*** DATA PROVIDED ***

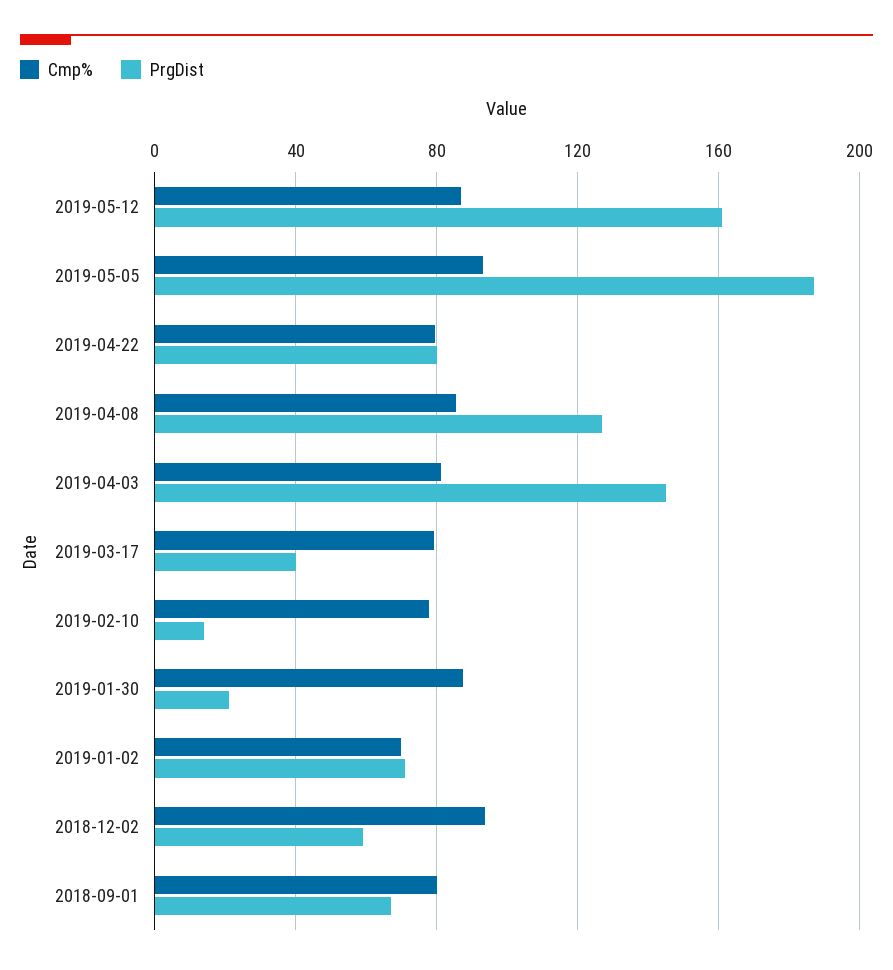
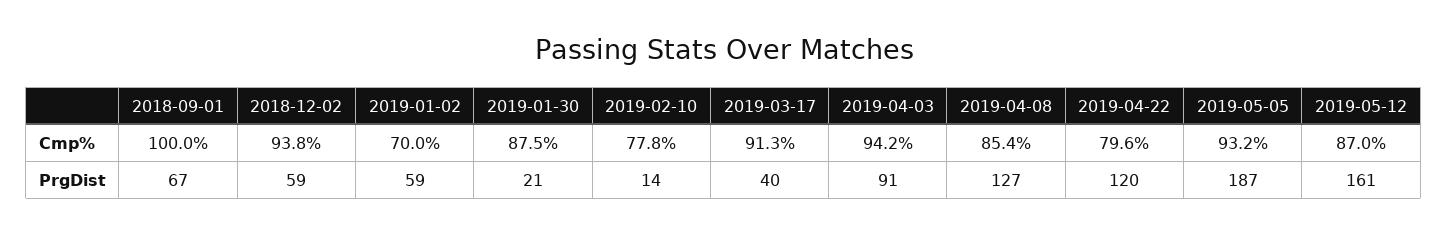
  {
    "Cmp%": {
      "2019-05-12": 87,
      "2019-05-05": 93.2,
      "2019-04-22": 79.6,
      "2019-04-08": 85.4,
-     "2019-04-03": 80,
+     "2019-04-03": 94.2,
-     "2019-03-17": 80,
+     "2019-03-17": 91.3,
      "2019-02-10": 77.8,
      "2019-01-30": 87.5,
      "2019-01-02": 70,
      "2018-12-02": 93.8,
-     "2018-09-01": 80
+     "2018-09-01": 100
    },
    "PrgDist": {
      "2019-05-12": 161,
      "2019-05-05": 187,
-     "2019-04-22": 80,
+     "2019-04-22": 120,
      "2019-04-08": 127,
-     "2019-04-03": 145,
+     "2019-04-03": 91,
      "2019-03-17": 40,
      "2019-02-10": 14,
      "2019-01-30": 21,
-     "2019-01-02": 70,
+     "2019-01-02": 59,
      "2018-12-02": 59,
      "2018-09-01": 67
    }
  }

*** End of DATA PROVIDED ***

*TASK BRIEF*
Reproduce the data word for word, excluding its pictures.

*RESULT OF THIS TASK*
  {
    "Cmp%": {
      "2019-05-12": 87,
      "2019-05-05": 93.2,
      "2019-04-22": 79.6,
      "2019-04-08": 85.4,
-     "2019-04-03": 80,
+     "2019-04-03": 94.2,
-     "2019-03-17": 80,
+     "2019-03-17": 91.3,
      "2019-02-10": 77.8,
      "2019-01-30": 87.5,
      "2019-01-02": 70,
      "2018-12-02": 93.8,
-     "2018-09-01": 80
+     "2018-09-01": 100
    },
    "PrgDist": {
      "2019-05-12": 161,
      "2019-05-05": 187,
-     "2019-04-22": 80,
+     "2019-04-22": 120,
      "2019-04-08": 127,
-     "2019-04-03": 145,
+     "2019-04-03": 91,
      "2019-03-17": 40,
      "2019-02-10": 14,
      "2019-01-30": 21,
-     "2019-01-02": 70,
+     "2019-01-02": 59,
      "2018-12-02": 59,
      "2018-09-01": 67
    }
  }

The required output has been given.